_DATA SHOWN_:
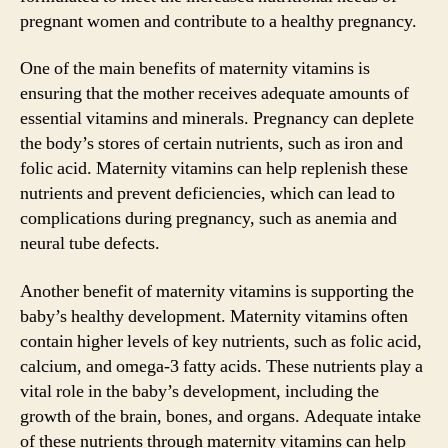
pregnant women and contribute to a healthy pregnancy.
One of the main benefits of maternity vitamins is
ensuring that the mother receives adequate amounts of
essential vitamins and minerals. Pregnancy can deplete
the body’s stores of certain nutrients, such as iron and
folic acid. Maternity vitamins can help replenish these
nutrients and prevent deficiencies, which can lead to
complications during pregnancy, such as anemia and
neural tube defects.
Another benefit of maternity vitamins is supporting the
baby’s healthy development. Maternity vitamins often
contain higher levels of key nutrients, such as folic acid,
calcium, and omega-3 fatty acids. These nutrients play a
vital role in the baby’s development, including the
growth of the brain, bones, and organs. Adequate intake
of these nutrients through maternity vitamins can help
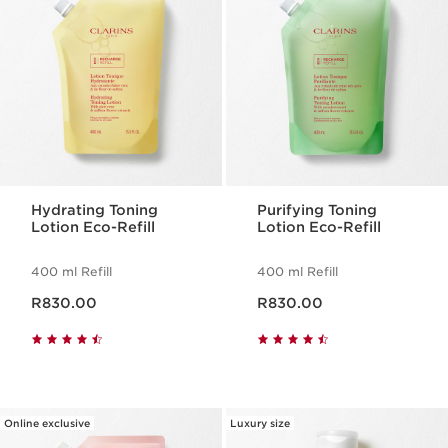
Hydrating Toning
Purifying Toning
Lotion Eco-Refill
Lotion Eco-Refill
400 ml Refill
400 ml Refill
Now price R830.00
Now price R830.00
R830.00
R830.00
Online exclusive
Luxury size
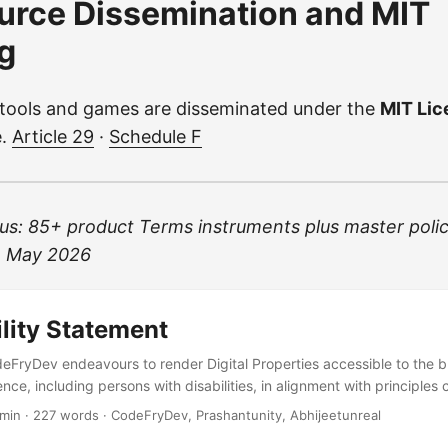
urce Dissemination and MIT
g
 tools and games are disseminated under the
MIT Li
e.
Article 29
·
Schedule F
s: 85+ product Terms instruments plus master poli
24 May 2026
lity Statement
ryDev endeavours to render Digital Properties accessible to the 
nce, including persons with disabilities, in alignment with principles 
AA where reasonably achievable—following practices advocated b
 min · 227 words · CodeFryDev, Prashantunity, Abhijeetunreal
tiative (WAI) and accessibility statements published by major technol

_GOAL OF THE EXERCISE_:
Please list each line in the rows above that contains the word "nutrients".

_RESPONSE TO THE TASK_:
the body’s stores of certain nutrients, such as iron and
nutrients and prevent deficiencies, which can lead to
contain higher levels of key nutrients, such as folic acid,
calcium, and omega-3 fatty acids. These nutrients play a
of these nutrients through maternity vitamins can help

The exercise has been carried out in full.